1970’li yılların ortalarını yaşıyorduk. Sarayköy Gazi İlkokulu’nda öğretmenlik yapıyordum. Denizli’de, Türk Milliyetçiliğinin sesi olacak bir yerel gazeteye ihtiyaç duyuluyordu. Bir grup ülkücünün verdiği karar, şehrimizde büyük bir kabul görmüştü. (1000) hisseden oluşan Bayrak Gazetecilik adıyla geniş faaliyet alanı olacak bir şirket kuruldu; çıkaracağı günlük gazetenin adına da “Hakk’a ve Millete Hizmet” adı verildi. Hisse satma, ortak sayısını artırma çalışmalarına fırsat buldukça ben de katıldım. O zamanın parasıyla bir hissenin değeri (1000) lira idi. Üniversite öğrencisi birkaç genç harçlıklarından keserek birer; esnaf, öğretmen ve memur arkadaşlar da çoluk çocuklarının rızıklarından kısarak üçer beşer hisse aldılar. İş adamı Kemal Sözkesen büyüğümüz, tüm hisselerin üçte biri miktarını satın alarak destek vermişti. Ben de beş hisse alarak ortak oldum. Entertip dizgi makinesi ve bir baskı makinesi alındı. Hacıları camisinin alt tarafındaki 510. sokakta, Mustafa Çelik ağabeyimizin henüz tamamlanmamış iki katlı inşaatında şirket faaliyete geçti.
Yazı İşleri Müdürü, gazetecilik okulundan mezun bir arkadaşımızdı; yanına aldığı bir muhabirle göreve başladı. İlk sayısının yayımlandığı gün, gazete binasının önü ana- baba günü gibi idi; hepimiz çok heyecanlıydık. Türk Milliyetçileri, Ülkücüler olarak bir şirket kurmuş, bir günlük gazeteye sahip olmuştuk. 15.05.1976 tarihli ilk sayısında benim de bir köşe yazım çıkmıştı.

Verilen görev 1 >> Aşağıdaki satırlardan "opExtrude" dizesini içerenlerin hepsini seçin ve kopyalayın.

Veri kümesi satırları
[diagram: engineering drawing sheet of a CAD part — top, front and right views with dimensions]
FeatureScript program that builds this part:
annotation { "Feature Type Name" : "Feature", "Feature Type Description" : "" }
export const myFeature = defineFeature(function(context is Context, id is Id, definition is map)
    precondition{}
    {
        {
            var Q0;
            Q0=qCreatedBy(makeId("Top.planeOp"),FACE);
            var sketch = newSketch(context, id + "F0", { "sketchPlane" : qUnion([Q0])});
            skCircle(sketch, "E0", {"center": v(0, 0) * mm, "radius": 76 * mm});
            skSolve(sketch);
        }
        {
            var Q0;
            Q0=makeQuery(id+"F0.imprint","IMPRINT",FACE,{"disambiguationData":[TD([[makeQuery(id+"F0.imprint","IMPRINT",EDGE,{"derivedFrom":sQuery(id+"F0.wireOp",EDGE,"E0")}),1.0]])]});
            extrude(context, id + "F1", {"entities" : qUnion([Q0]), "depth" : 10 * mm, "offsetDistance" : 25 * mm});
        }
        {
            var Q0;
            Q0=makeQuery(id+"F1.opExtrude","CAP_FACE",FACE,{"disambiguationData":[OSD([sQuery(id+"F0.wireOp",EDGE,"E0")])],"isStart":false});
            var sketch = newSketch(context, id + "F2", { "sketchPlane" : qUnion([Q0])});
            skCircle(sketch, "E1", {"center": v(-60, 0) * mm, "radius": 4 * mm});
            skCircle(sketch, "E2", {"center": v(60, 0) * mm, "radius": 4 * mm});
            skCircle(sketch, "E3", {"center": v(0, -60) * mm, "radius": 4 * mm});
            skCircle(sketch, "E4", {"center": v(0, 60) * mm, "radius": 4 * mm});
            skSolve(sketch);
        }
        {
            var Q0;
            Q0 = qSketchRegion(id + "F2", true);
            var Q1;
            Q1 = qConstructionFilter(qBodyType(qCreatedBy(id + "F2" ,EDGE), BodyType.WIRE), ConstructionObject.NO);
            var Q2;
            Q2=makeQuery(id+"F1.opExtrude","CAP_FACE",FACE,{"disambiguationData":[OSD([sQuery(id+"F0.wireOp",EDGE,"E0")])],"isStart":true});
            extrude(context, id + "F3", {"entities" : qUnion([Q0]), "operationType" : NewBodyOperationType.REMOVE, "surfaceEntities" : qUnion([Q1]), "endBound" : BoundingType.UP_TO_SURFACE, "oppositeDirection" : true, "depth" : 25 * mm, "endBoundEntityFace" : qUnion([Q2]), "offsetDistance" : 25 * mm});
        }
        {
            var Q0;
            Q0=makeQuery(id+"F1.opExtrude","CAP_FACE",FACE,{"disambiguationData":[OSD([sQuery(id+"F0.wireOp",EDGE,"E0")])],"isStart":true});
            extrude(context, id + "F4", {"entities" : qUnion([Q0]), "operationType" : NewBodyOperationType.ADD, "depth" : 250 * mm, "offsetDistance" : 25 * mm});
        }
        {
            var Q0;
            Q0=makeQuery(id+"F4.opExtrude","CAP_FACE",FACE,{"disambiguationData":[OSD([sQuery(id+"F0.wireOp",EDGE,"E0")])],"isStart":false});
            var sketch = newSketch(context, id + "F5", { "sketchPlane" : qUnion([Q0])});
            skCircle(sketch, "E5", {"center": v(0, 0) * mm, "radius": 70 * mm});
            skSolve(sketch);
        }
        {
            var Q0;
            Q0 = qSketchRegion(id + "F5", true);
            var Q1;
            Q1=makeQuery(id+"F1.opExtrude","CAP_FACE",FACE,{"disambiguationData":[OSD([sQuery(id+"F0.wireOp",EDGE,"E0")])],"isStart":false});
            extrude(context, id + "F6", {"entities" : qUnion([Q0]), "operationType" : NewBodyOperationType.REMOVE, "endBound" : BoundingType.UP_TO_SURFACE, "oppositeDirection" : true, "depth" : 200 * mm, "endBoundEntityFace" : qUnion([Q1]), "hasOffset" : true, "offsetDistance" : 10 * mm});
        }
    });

Verilen görev 2 >> Gazetenin kuruluşunu anlatan metne göre o zamanın parasıyla bir hissenin değeri ne kadardı?

Beklenen cevap 1 >>
            Q0=makeQuery(id+"F1.opExtrude","CAP_FACE",FACE,{"disambiguationData":[OSD([sQuery(id+"F0.wireOp",EDGE,"E0")])],"isStart":false});
            Q2=makeQuery(id+"F1.opExtrude","CAP_FACE",FACE,{"disambiguationData":[OSD([sQuery(id+"F0.wireOp",EDGE,"E0")])],"isStart":true});
            Q0=makeQuery(id+"F1.opExtrude","CAP_FACE",FACE,{"disambiguationData":[OSD([sQuery(id+"F0.wireOp",EDGE,"E0")])],"isStart":true});
            Q0=makeQuery(id+"F4.opExtrude","CAP_FACE",FACE,{"disambiguationData":[OSD([sQuery(id+"F0.wireOp",EDGE,"E0")])],"isStart":false});
            Q1=makeQuery(id+"F1.opExtrude","CAP_FACE",FACE,{"disambiguationData":[OSD([sQuery(id+"F0.wireOp",EDGE,"E0")])],"isStart":false});

Beklenen cevap 2 >> Bir hissenin değeri 1000 liraydı.